指示内容 A >> 本文の「トレンド / リアリティ」から「ルを選ばなければなりません。」までを、一字一句変えずに出力してください。
指示内容 B >> 本文によると、アジアは世界人口の何パーセントを占めていますか。

提示された本文 >>
....
見直されるアジア太平洋地域の描写

トレンド / リアリティ
rudi_suardi
1318588575
Yuri Endo
9月 8, 2023
世界人口の半数以上が住むアジア太平洋地域。経済的にも文化的にも大きな影響力があります。2030年までには、都市部の高所得世帯数は米国の2倍となり、世界のGDPの45%を占め、10兆ドルの消費拡大となることが予測されています1。世界人口の60%を占めるアジアは、メディアや広告の重要なインフルエンサーと言えるでしょう2。急速な文化の推移に合わせて、ブランドは、それぞれの文化をリアルに具体化するビジュアルを選ばなければなりません。
....
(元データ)
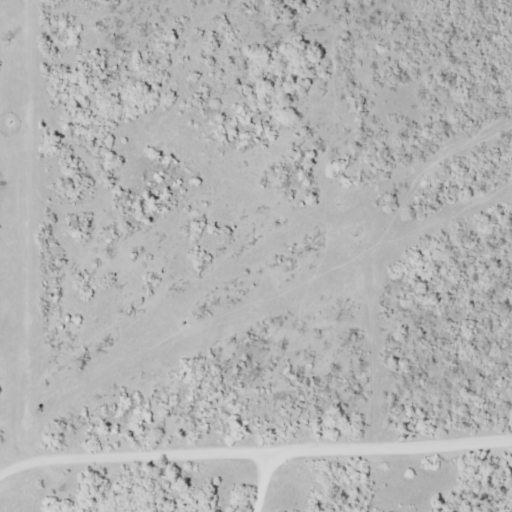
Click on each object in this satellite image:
road: (256, 432)
road: (262, 472)
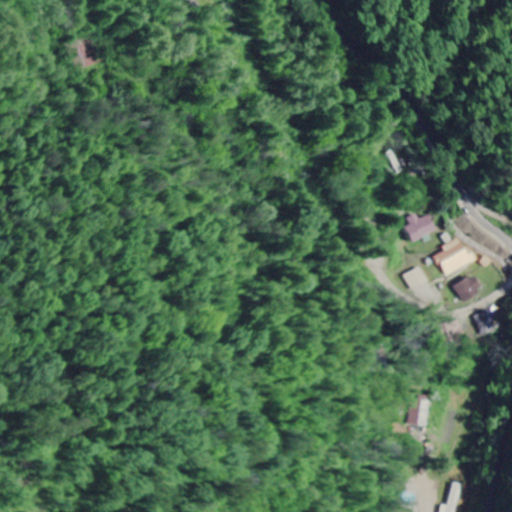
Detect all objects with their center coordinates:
building: (422, 228)
road: (499, 228)
building: (456, 259)
building: (419, 280)
building: (471, 289)
road: (464, 314)
road: (417, 368)
building: (421, 413)
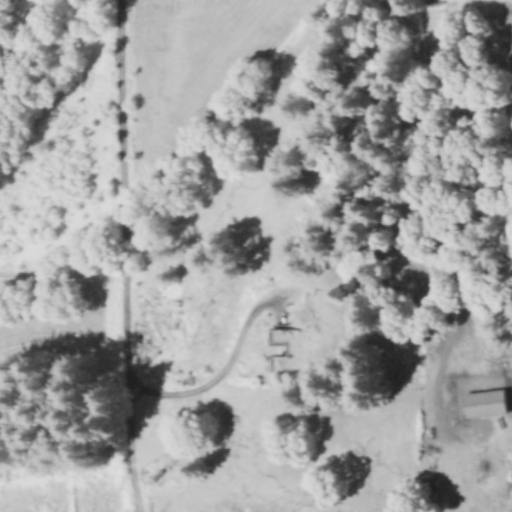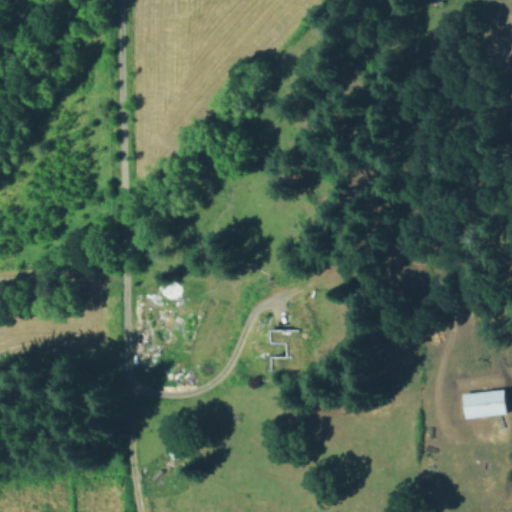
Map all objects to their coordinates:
road: (122, 190)
building: (288, 347)
building: (290, 348)
road: (167, 396)
building: (483, 402)
building: (481, 405)
building: (155, 477)
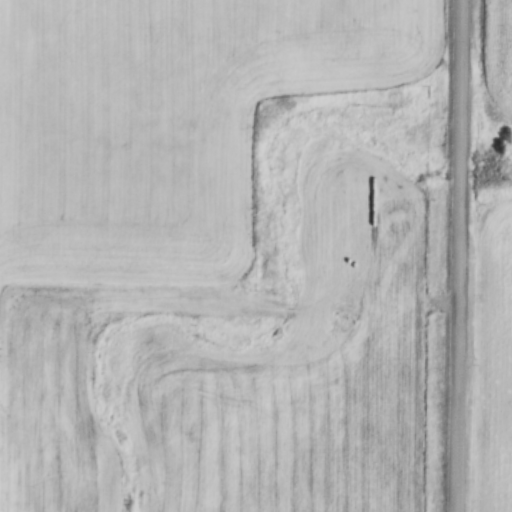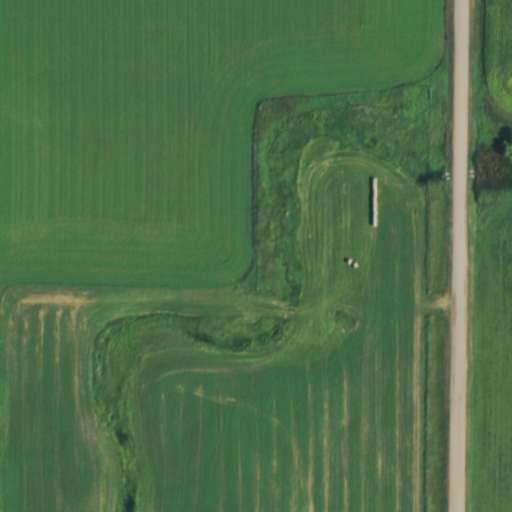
....
回答文 A >>
トレンド / リアリティ
rudi_suardi
1318588575
Yuri Endo
9月 8, 2023
世界人口の半数以上が住むアジア太平洋地域。経済的にも文化的にも大きな影響力があります。2030年までには、都市部の高所得世帯数は米国の2倍となり、世界のGDPの45%を占め、10兆ドルの消費拡大となることが予測されています1。世界人口の60%を占めるアジアは、メディアや広告の重要なインフルエンサーと言えるでしょう2。急速な文化の推移に合わせて、ブランドは、それぞれの文化をリアルに具体化するビジュアルを選ばなければなりません。

回答文 B >> 60%を占めています。